Opening the window might eventually cause the window wet to disperse but it’s damn cold, and we are currently trying to dry clothes on airers while we are sans tumble dryer.  Enter the dehumidifier.  We ordered a halogen heater to stave off the frost but it arrived broken.  Eventually we hope to have the optimum set up of tumble dryer, heater and dehumidifier at our disposal.  The whole thing has made me regret switching the storage heaters off over summer, but I’m too stubborn to go back on the plan.  If only my fiance’s dream last night was based on physics, then sucking out of damp air really would just leave behind naturally warm air.  Bless.

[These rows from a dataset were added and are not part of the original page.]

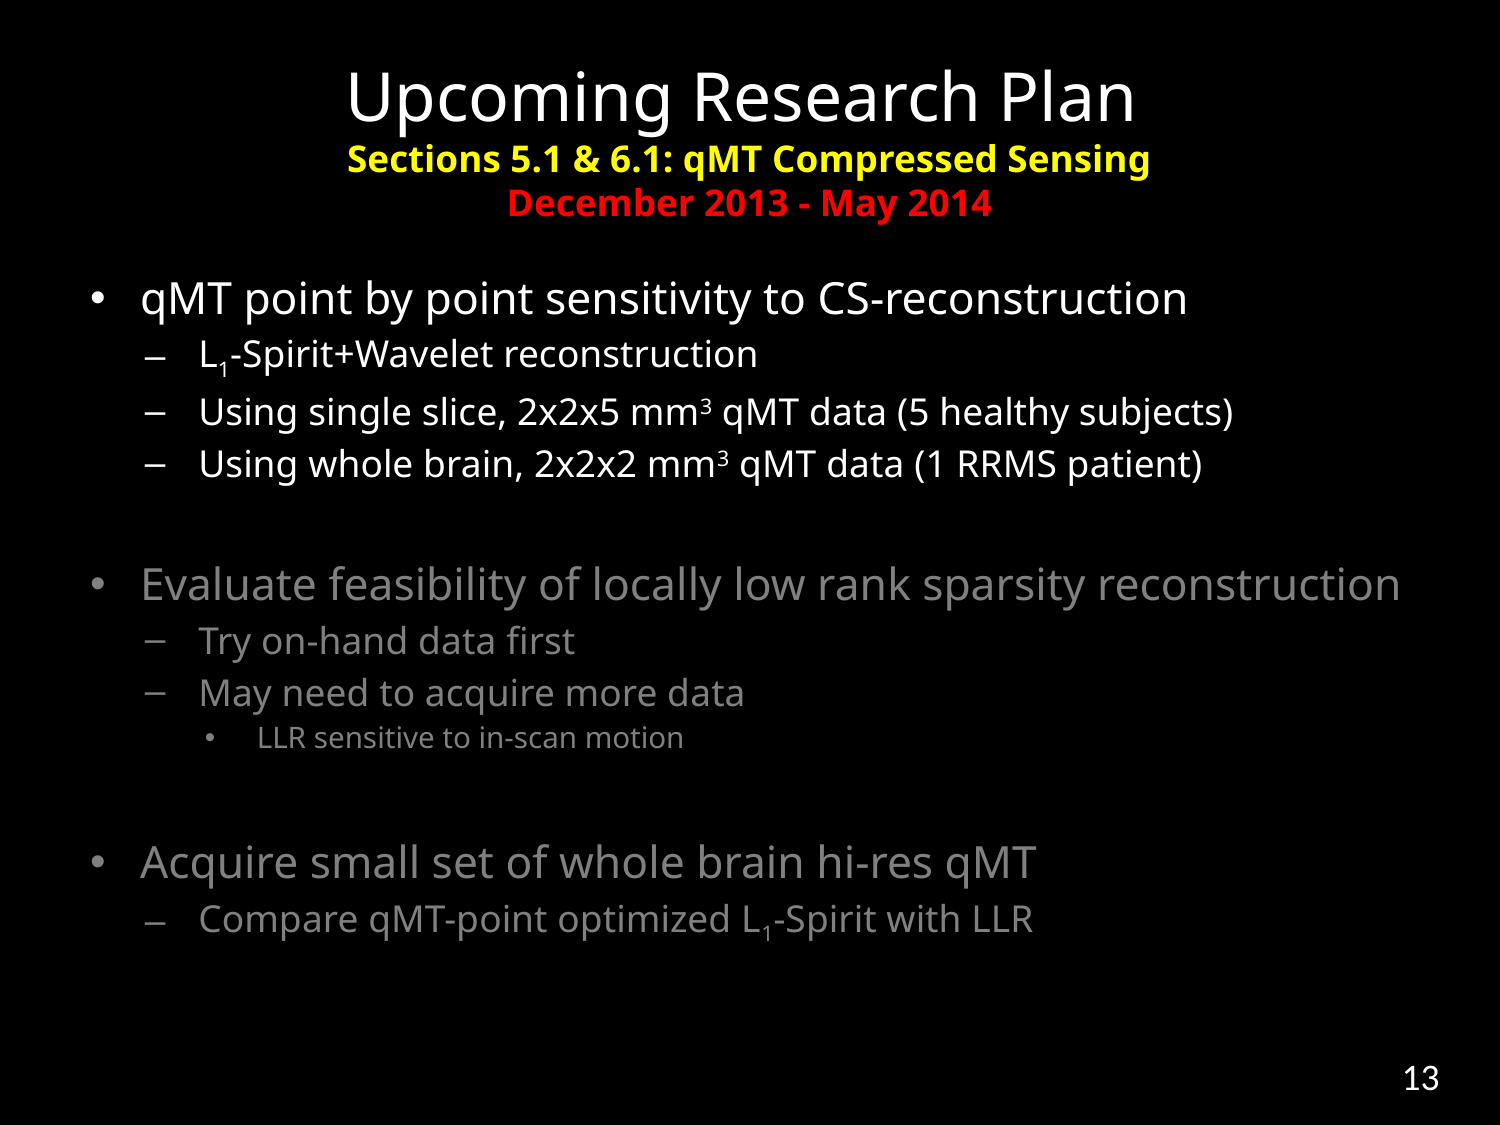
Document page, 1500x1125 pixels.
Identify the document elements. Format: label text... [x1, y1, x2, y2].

list qMT point by point sensitivity to CS-reconstruction L1-Spirit+Wavelet reconstruction Using single slice, 2x2x5 mm3 qMT data (5 healthy subjects) Using whole brain, 2x2x2 mm3 qMT data (1 RRMS patient) Evaluate feasibility of locally low rank sparsity reconstruction Try on-hand data first May need to acquire more data LLR sensitive to in-scan motion Acquire small set of whole brain hi-res qMT Compare qMT-point optimized L1-Spirit with LLR [1121, 262, 1425, 1005]
text_box 13 [1386, 1045, 1476, 1106]
title Upcoming Research Plan Sections 5.1 & 6.1: qMT Compressed Sensing December 2013 - May 2014 [75, 45, 1425, 233]
text_box [27, 262, 1121, 1046]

The image I use as my page header is a detail from Shadowplay by Annie Taylor.  You can see her work here.  Beautiful colour use which captures much of nature’s beauty.  When my fiance saw the image, he asked if it was from Where the Wild Things Are – a book I have never read and film I have never seen – and I can see some similarity in the artistic appreciation of light and shadow.  When you find an artist whose style speaks not just to you but also of you, it’s comforting almost, reaffirming.  It seems to me that many of us go through life searching for outward expressions of ourselves in clothes, jewellery, hair styles and colours, cars, household accessories, dvds, the list can go on and on.  We accumulate things which appeal and connect with our perception of our current, past or aspiring selves.  Do we feel safer for it, secure, like we are arriving?  Or just more alive, more us?